Intro to R in Epidemiology – RMarkdown Edition!

Taken from https://www.epirhandbook.com/new_pages/rmarkdown.html

R Markdown is a widely-used tool for creating automated, reproducible, and share-worthy outputs, such as reports. It can generate static or interactive outputs, in Word, pdf, html, powerpoint, and other formats.

An R Markdown script intersperces R code and text such that the script actually becomes your output document. You can create an entire formatted document, including narrative text (can be dynamic to change based on your data), tables, figures, bullets/numbers, bibliographies, etc.

Such documents can be produced to update on a routine basis (e.g. daily surveillance reports) and/or run on subsets of data (e.g. reports for each jurisdiction).

Background to R Markdown

To explain some of the concepts and packages involved:

  • Markdown is a “language” that allows you to write a document using plain text, that can be converted to html and other formats. It is not specific to R. Files written in Markdown have a ‘.md’ extension.
  • R Markdown: is a variation on markdown that is specific to R – it allows you to write a document using markdown to produce text and to embed R code and display their outputs. R Markdown files have ‘.Rmd’ extension.
  • rmarkdown – the package: This is used by R to render the .Rmd file into the desired output. It’s focus is converting the markdown (text) syntax, so we also need…
  • knitr: This R package will read the code chunks, execute it, and ‘knit’ it back into the document. This is how tables and graphs are included alongside the text.
  • Pandoc: Finally, pandoc actually convert the output into word/pdf/powerpoint etc. It is a software separate from R but is installed automatically with RStudio.

In sum, the process that happens in the background (you do not need to know all these steps!) involves feeding the .Rmd file to knitr, which executes the R code chunks and creates a new .md (markdown) file which includes the R code and its rendered output. The .md file is then processed by pandoc to create the finished product: a Microsoft Word document, HTML file, powerpoint document, pdf, etc.

Installation

To create a R Markdown output, you need to have the following installed:

  • The rmarkdown package (knitr will also be installed automatically)
  • Pandoc, which should come installed with RStudio.
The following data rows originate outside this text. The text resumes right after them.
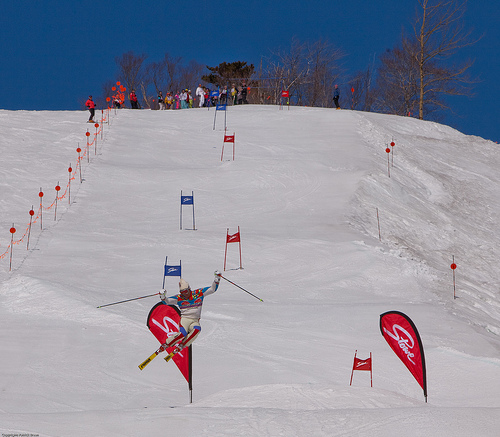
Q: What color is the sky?
A: Blue.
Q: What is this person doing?
A: Skiing.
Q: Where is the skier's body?
A: In the air.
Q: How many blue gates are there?
A: Three.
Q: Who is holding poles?
A: The skier.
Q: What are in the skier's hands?
A: Ski poles.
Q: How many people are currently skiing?
A: One.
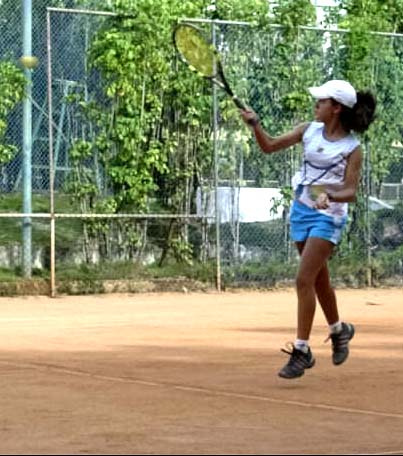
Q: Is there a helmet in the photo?
A: No, there are no helmets.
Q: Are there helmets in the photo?
A: No, there are no helmets.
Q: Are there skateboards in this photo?
A: No, there are no skateboards.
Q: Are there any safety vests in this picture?
A: No, there are no safety vests.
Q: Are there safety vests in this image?
A: No, there are no safety vests.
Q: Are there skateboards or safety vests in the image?
A: No, there are no safety vests or skateboards.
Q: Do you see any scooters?
A: No, there are no scooters.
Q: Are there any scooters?
A: No, there are no scooters.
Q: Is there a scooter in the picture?
A: No, there are no scooters.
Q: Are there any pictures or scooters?
A: No, there are no scooters or pictures.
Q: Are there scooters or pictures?
A: No, there are no scooters or pictures.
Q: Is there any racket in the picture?
A: Yes, there is a racket.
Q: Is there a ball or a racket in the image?
A: Yes, there is a racket.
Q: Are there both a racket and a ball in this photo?
A: Yes, there are both a racket and a ball.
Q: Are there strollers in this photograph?
A: No, there are no strollers.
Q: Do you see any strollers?
A: No, there are no strollers.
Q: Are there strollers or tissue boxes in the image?
A: No, there are no strollers or tissue boxes.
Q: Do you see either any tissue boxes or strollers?
A: No, there are no strollers or tissue boxes.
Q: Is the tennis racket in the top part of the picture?
A: Yes, the tennis racket is in the top of the image.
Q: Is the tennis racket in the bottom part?
A: No, the tennis racket is in the top of the image.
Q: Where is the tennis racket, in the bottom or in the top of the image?
A: The tennis racket is in the top of the image.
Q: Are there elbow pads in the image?
A: No, there are no elbow pads.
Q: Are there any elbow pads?
A: No, there are no elbow pads.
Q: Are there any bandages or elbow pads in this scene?
A: No, there are no elbow pads or bandages.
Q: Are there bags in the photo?
A: No, there are no bags.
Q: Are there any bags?
A: No, there are no bags.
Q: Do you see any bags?
A: No, there are no bags.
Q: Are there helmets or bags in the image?
A: No, there are no bags or helmets.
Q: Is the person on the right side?
A: Yes, the person is on the right of the image.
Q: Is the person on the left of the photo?
A: No, the person is on the right of the image.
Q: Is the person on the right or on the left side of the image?
A: The person is on the right of the image.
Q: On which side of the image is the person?
A: The person is on the right of the image.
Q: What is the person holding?
A: The person is holding the racket.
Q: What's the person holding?
A: The person is holding the racket.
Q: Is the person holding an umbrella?
A: No, the person is holding the tennis racket.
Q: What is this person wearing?
A: The person is wearing a cap.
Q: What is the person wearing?
A: The person is wearing a cap.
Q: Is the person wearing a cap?
A: Yes, the person is wearing a cap.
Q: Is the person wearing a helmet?
A: No, the person is wearing a cap.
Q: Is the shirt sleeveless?
A: Yes, the shirt is sleeveless.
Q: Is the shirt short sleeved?
A: No, the shirt is sleeveless.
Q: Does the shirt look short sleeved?
A: No, the shirt is sleeveless.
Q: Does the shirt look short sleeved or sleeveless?
A: The shirt is sleeveless.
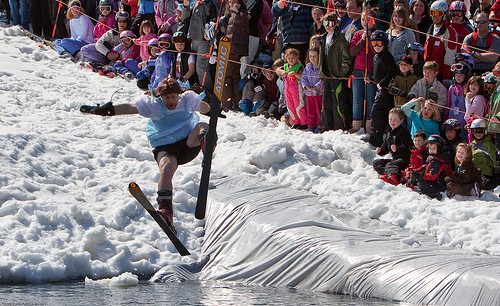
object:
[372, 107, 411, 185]
child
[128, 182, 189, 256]
ski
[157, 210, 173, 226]
foot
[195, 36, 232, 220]
ski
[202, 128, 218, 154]
foot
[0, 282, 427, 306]
water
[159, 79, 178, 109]
head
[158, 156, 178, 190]
leg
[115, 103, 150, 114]
arm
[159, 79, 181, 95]
wig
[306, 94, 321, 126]
pants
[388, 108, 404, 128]
head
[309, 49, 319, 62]
head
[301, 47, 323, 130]
girl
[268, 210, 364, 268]
snow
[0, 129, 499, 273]
ground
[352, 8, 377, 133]
person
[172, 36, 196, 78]
person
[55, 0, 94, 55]
person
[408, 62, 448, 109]
person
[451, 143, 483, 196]
person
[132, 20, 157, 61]
person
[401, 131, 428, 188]
person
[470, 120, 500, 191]
person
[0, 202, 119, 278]
air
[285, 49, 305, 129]
children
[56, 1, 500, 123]
fence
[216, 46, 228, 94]
atomic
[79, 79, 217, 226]
man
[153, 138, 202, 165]
shorts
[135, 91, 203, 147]
dress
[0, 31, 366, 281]
slope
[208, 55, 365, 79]
rope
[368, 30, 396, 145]
kid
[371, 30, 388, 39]
helmet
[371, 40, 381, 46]
goggles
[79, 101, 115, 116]
glove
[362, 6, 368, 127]
pole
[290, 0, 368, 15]
ropes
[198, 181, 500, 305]
sheeting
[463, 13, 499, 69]
man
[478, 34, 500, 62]
arms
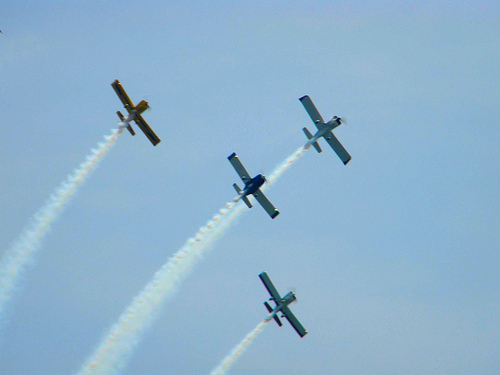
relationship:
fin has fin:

If you are not using RStudio, you can download Pandoc here: http://pandoc.org.
pacman::p_load(rmarkdown)

Starting a new Rmd file

In RStudio, open a new R markdown file, starting with ‘File’, then ‘New file’ then ‘R markdown…’. R Studio will give you some output options to pick from. You can select HTML for simplicity. The title and the author names are not important. If the output document type you want is not one of these, don’t worry – you can just pick any one and change it in the script later.